Social recognition represents the foundation of social living. To what extent social recognition is hard-wired by early-life experience or flexible and influenced by social context of later life stages is a crucial question in animal behaviour studies. Social insects have represented classic models to investigate the subject, and the acknowledged idea is that relevant information to create the referent template for nest-mate recognition (NMR) is usually acquired during an early sensitive period in adult life. Experimental evidence, however, highlighted that other processes may also be at work in creating the template and that such a template may be updated during adult life according to social requirements. However, currently, we lack an ad hoc experiment testing the alternative hypotheses at the basis of NMR ontogeny in social insects. Thus, to investigate the mechanisms underlying the ontogeny of NMR in wasps, a model genus in recognition studies, and their different role in determining recognition abilities, we subjected workers to different olfactory experiences in different phases of their life before inserting them into the social environment of a novel colony and testing them in recognition bioassays.

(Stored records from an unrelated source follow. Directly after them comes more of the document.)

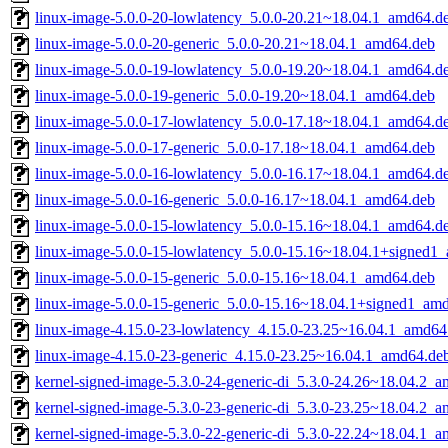
linux-image-5.0.0-20-lowlatency_5.0.0-20.21~18.04.1_amd64.d
linux-image-5.0.0-20-generic_5.0.0-20.21~18.04.1_amd64.deb
linux-image-5.0.0-19-lowlatency_5.0.0-19.20~18.04.1_amd64.d
linux-image-5.0.0-19-generic_5.0.0-19.20~18.04.1_amd64.deb
linux-image-5.0.0-17-lowlatency_5.0.0-17.18~18.04.1_amd64.d
linux-image-5.0.0-17-generic_5.0.0-17.18~18.04.1_amd64.deb
linux-image-5.0.0-16-lowlatency_5.0.0-16.17~18.04.1_amd64.d
linux-image-5.0.0-16-generic_5.0.0-16.17~18.04.1_amd64.deb
linux-image-5.0.0-15-lowlatency_5.0.0-15.16~18.04.1_amd64.d
linux-image-5.0.0-15-lowlatency_5.0.0-15.16~18.04.1+signed1
linux-image-5.0.0-15-generic_5.0.0-15.16~18.04.1_amd64.deb
linux-image-5.0.0-15-generic_5.0.0-15.16~18.04.1+signed1_am
linux-image-4.15.0-23-lowlatency_4.15.0-23.25~16.04.1_amd64
linux-image-4.15.0-23-generic_4.15.0-23.25~16.04.1_amd64.de
kernel-signed-image-5.3.0-24-generic-di_5.3.0-24.26~18.04.2_
kernel-signed-image-5.3.0-23-generic-di_5.3.0-23.25~18.04.2_
kernel-signed-image-5.3.0-22-generic-di_5.3.0-22.24~18.04.1_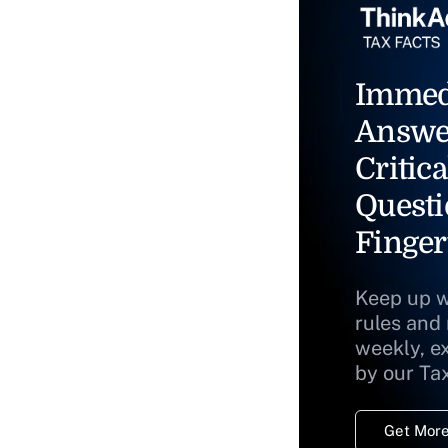
Immed
Answe
Critica
Questi
Finger
Keep up w
rules and
weekly, e
by our Ta
Get More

Our results show that workers develop their NMR abilities based on their social context rather than through pre-imaginal and early learning or self-referencing. Our study demonstrates that the social context represents the major component shaping recognition abilities in a social wasp, therefore shedding new light on the ontogeny of recognition in paper wasps and prompting the reader to rethink about the traditional knowledge at the basis of the recognition in social insects. This article is part of the theme issue 'Signal detection theory in recognition systems: from evolving models to experimental tests'.

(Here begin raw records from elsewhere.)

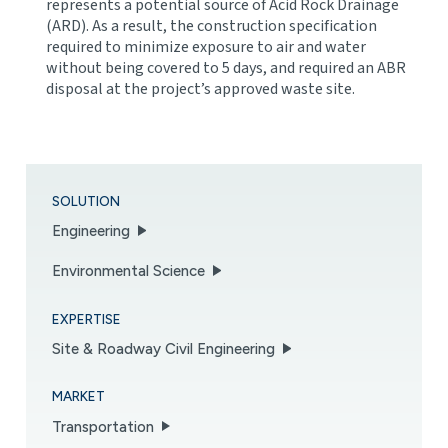
represents a potential source of Acid Rock Drainage
(ARD). As a result, the construction specification
required to minimize exposure to air and water
without being covered to 5 days, and required an ABR
disposal at the project’s approved waste site.
SOLUTION
Engineering
Environmental Science
EXPERTISE
Site & Roadway Civil Engineering
MARKET
Transportation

社会认同代表了社会生活的基础。社会认同在多大程度上是由早期生活经历所决定的,或者是灵活的并受到后期生活阶段的社会环境影响的,这是动物行为研究中的一个关键问题。社会昆虫一直是研究这一主题的经典模型,人们普遍认为,与巢穴伙伴识别(NMR)相关的信息通常是在成年早期的一个敏感时期获得的。然而,实验证据表明,其他过程也可能在模板的创建中起作用,并且该模板可能会根据社会需求在成年期进行更新。然而,目前,我们缺乏专门的实验来测试社会昆虫 NMR 个体发生的替代假设。因此,为了研究在识别研究的典型属——黄蜂中,NMR 个体发生的机制及其在决定识别能力方面的不同作用,我们在将工蜂插入新群体的社会环境并在识别生物测定中对其进行测试之前,让它们在不同的生命阶段经历不同的嗅觉体验。我们的结果表明,工蜂根据其社会环境而不是通过预孵化和早期学习或自我参照来发展其 NMR 能力。我们的研究表明,社会环境是塑造黄蜂识别能力的主要因素,因此为纸黄蜂的识别个体发生提供了新的视角,并促使读者重新思考社会昆虫识别基础上的传统知识。本文是主题为“识别系统中的信号检测理论:从进化模型到实验检验”的一部分。